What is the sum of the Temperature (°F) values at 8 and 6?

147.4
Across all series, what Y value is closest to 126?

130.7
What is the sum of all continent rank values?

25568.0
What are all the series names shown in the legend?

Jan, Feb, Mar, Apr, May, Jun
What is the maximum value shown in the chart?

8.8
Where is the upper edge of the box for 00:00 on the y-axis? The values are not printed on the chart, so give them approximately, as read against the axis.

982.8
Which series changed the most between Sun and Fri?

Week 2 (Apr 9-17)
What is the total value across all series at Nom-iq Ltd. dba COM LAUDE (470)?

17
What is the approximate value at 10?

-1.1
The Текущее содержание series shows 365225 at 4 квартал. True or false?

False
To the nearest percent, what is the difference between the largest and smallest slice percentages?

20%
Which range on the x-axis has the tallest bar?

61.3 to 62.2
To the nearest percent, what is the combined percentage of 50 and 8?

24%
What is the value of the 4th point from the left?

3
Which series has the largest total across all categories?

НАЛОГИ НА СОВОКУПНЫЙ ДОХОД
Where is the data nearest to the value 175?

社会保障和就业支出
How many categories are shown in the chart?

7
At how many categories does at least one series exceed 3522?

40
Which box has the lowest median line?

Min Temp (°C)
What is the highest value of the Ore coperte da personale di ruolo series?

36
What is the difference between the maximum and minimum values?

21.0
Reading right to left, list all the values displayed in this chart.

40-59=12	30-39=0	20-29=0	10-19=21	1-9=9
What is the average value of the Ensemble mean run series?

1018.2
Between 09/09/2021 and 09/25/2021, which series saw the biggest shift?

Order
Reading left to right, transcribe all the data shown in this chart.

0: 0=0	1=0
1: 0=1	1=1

● ● ● ●

▸ What this task involves
How many lines in the material above contain the word "chart"? Reply with the number alone.

▸ Finished task
5